KOLKATA/NEW DELHI: The additional tax on the super-rich announced in the budget will impact the hiring of expats by India Inc., said recruiters. The challenge will be stiff in the case of those from nations where the highest tax rate is lower than India's or where the employer is picking up the tax liability, they said.
In some instances, candidates are seeking to renegotiate packages that had already been agreed to factor in the change, headhunters said. Expats are an important source of senior talent across sectors including consumer, automotive, manufacturing and IT, with executives paid upwards of Rs 5 crore annually. The maximum marginal tax rate on such incomes is now 42.74%, up from 35.88% before the latest budget.
“The attractiveness of India as a destination for talent could take a beating because compensation in hand is important for candidates. Expats want their post-tax earning protected. Hiring expats can be a challenge, post the proposed surcharge,” said K Sudarshan, CEO at EMA Partners International in India.

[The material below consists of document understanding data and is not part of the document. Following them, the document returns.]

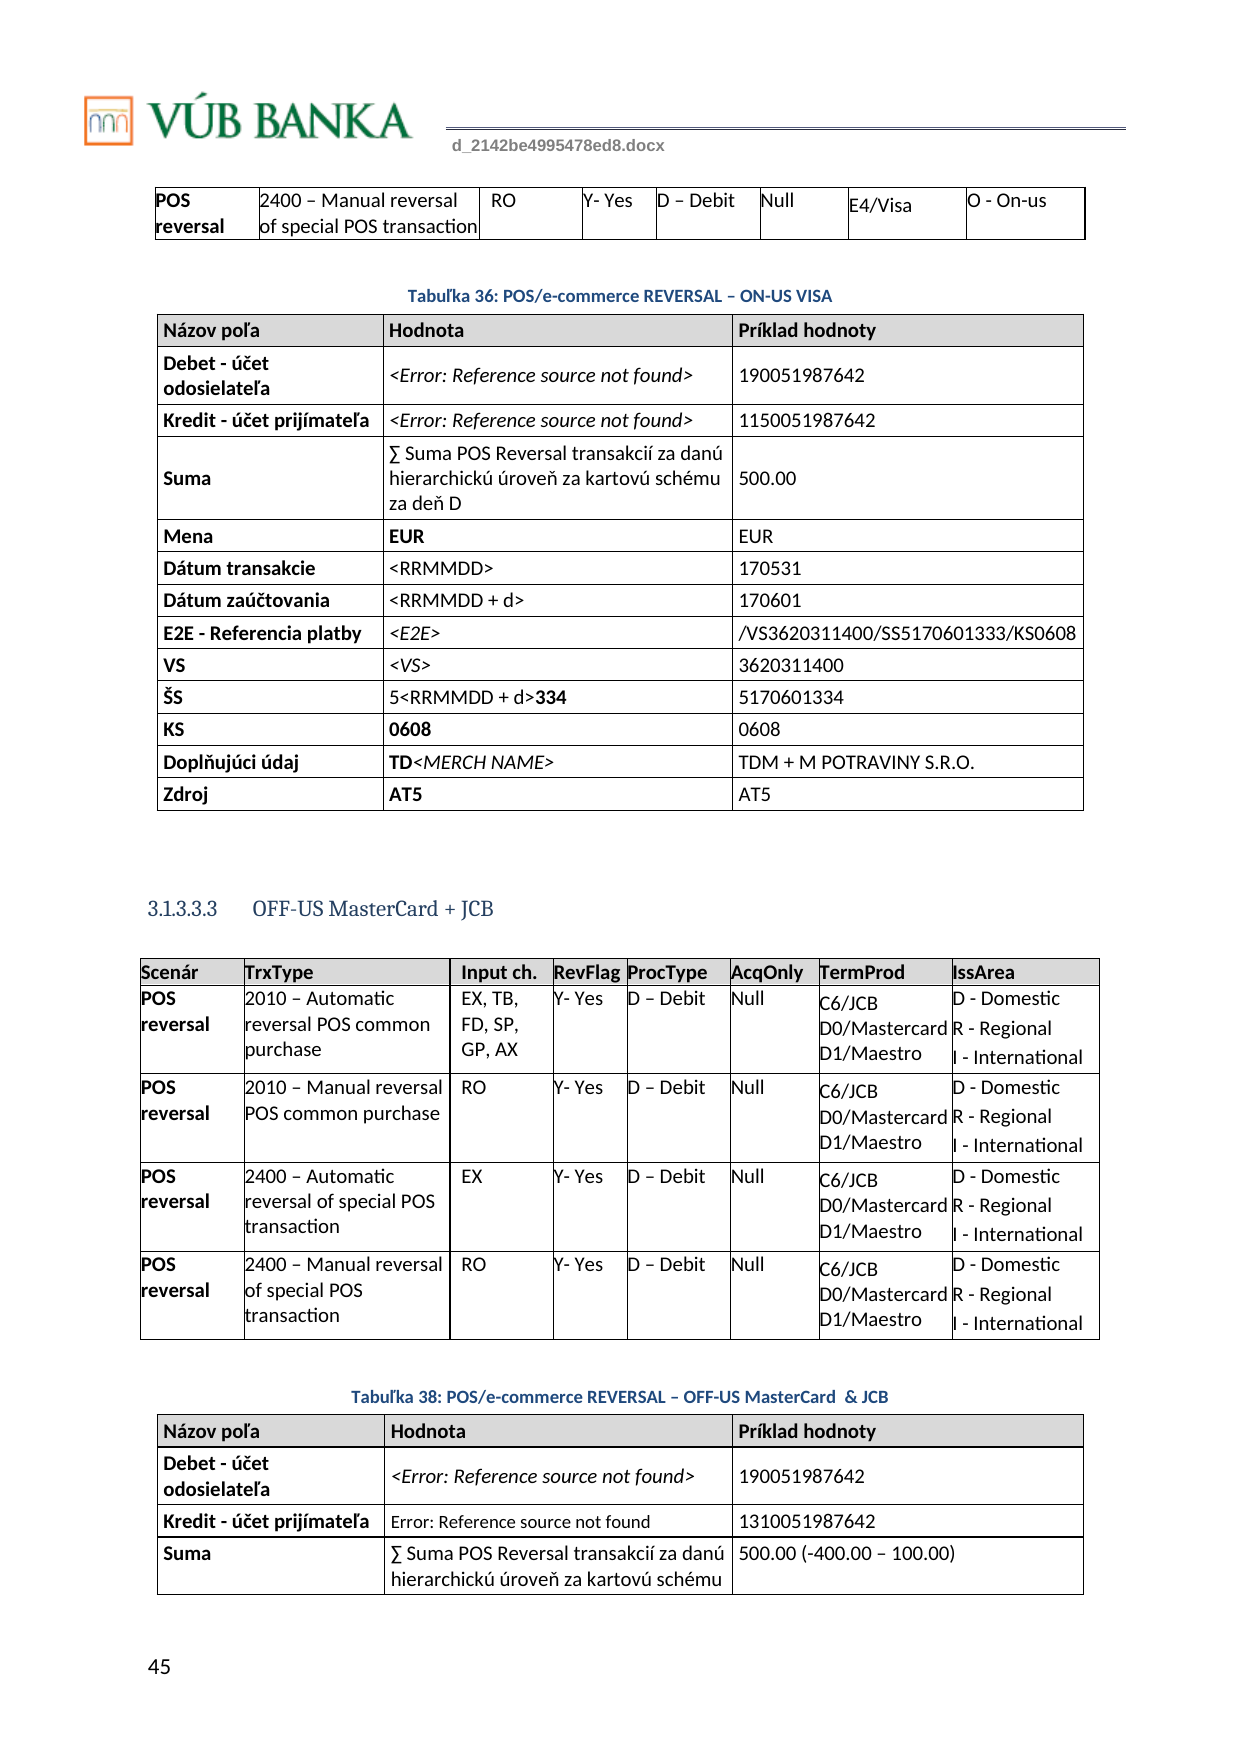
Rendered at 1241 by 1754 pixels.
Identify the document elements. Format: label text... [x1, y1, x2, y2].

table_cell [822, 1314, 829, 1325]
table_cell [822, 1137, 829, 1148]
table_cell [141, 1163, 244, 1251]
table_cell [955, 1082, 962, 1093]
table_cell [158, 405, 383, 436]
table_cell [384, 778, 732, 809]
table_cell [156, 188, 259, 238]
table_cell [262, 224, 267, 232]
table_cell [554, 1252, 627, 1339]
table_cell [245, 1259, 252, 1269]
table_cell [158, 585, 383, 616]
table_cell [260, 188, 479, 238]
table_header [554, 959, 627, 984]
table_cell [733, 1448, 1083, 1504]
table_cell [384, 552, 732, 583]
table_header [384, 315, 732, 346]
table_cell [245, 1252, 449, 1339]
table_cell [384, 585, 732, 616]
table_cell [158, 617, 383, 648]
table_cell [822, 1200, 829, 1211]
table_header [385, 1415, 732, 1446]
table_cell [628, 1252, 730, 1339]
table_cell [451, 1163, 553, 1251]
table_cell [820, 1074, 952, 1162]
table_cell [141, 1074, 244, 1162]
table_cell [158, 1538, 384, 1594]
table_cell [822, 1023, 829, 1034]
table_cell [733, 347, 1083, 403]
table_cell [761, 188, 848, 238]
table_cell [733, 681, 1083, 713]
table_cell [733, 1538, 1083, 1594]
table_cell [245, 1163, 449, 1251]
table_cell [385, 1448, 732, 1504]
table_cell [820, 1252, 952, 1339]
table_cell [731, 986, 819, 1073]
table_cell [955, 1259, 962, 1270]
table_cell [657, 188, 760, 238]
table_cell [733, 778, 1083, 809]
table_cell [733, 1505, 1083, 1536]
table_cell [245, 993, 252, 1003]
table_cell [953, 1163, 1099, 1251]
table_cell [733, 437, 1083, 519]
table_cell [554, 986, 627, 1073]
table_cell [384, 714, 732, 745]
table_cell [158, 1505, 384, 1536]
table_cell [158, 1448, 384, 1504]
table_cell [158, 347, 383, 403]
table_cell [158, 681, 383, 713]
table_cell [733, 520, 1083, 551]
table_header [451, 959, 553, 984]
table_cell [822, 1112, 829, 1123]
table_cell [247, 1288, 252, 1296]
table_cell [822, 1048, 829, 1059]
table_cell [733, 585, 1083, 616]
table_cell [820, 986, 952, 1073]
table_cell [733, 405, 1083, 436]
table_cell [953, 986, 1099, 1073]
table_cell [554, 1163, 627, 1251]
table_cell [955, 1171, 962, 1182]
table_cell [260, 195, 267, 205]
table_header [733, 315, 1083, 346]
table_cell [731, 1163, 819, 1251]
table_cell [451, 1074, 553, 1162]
text Tabuľka 38: POS/e-commerce REVERSAL – OFF-US MasterCard & JCB [148, 1385, 1093, 1408]
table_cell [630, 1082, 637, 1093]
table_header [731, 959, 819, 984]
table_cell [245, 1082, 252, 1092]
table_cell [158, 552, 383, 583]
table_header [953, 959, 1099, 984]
text Tabuľka 36: POS/e-commerce REVERSAL – ON-US VISA [148, 284, 1093, 307]
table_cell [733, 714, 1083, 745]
picture [83, 84, 415, 156]
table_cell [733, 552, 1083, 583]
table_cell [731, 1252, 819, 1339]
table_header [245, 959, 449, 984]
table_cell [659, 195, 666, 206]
subtitle OFF-US MasterCard + JCB [148, 896, 1093, 922]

R Suresh, founder of boutique search and consulting firm Insist Executive Search, has been in the US for the past two weeks, trying to close two India-based roles. One of them, a European chosen as CEO of a large manufacturing firm, had agreed to a package of $3 million — $1.5 million as the fixed component and the rest as variable. However, the tax rate in his home country is about 35%, so it's back to the negotiating table. The candidate is seeking a higher compensation package coupled with long-term protection.
“'It’s one thing if the taxation rate in the expat’s home country is higher than the highest rate in India now. Otherwise, if it’s tax neutral or less than India’s current highest tax, expats will demand more,” said Suresh, adding that most expat packages are over Rs 5 crore. In the bargain, firms will end up paying more.
The other candidate — business development head for an agro-chemical company — is a US citizen who had agreed to an annual package that will exceed Rs 5 crore. In this instance too, the hiring company will need to shell out more.